## Dataset excerpts
= Beginning of Section =

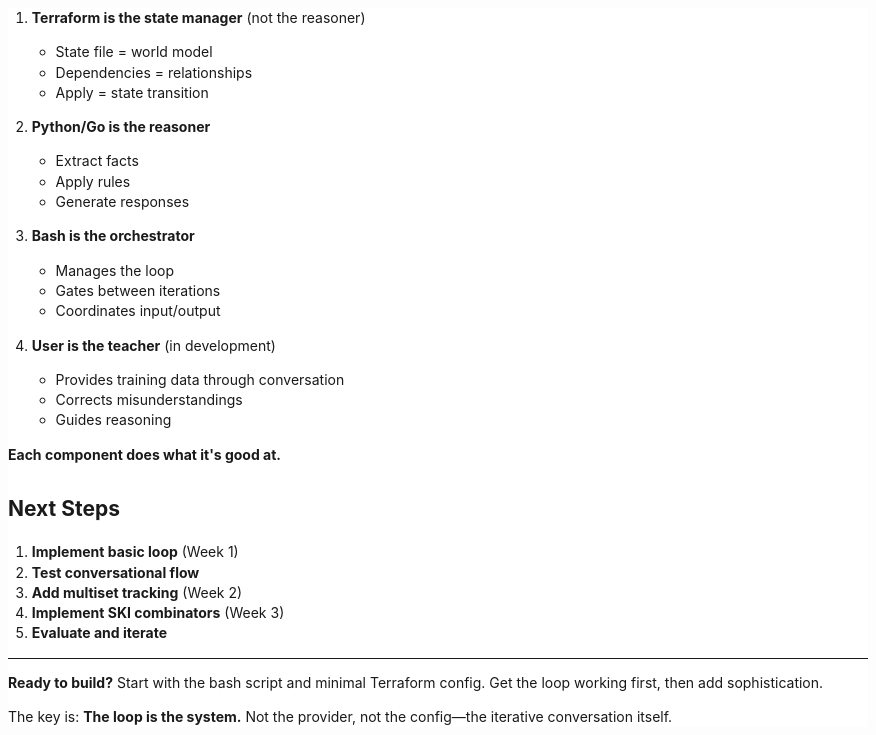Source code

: 1. **Terraform is the state manager** (not the reasoner)
   - State file = world model
   - Dependencies = relationships
   - Apply = state transition

2. **Python/Go is the reasoner**
   - Extract facts
   - Apply rules
   - Generate responses

3. **Bash is the orchestrator**
   - Manages the loop
   - Gates between iterations
   - Coordinates input/output

4. **User is the teacher** (in development)
   - Provides training data through conversation
   - Corrects misunderstandings
   - Guides reasoning

**Each component does what it's good at.**

## Next Steps

1. **Implement basic loop** (Week 1)
2. **Test conversational flow**
3. **Add multiset tracking** (Week 2)
4. **Implement SKI combinators** (Week 3)
5. **Evaluate and iterate**

---

**Ready to build?** Start with the bash script and minimal Terraform config. Get the loop working first, then add sophistication.

The key is: **The loop is the system.** Not the provider, not the config—the iterative conversation itself.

= End of Section =

## DIRECTIONS
The answer must consist of every line from the entries that holds the string "Terraform".

## TASK ANSWER
: 1. **Terraform is the state manager** (not the reasoner)
**Ready to build?** Start with the bash script and minimal Terraform config. Get the loop working first, then add sophistication.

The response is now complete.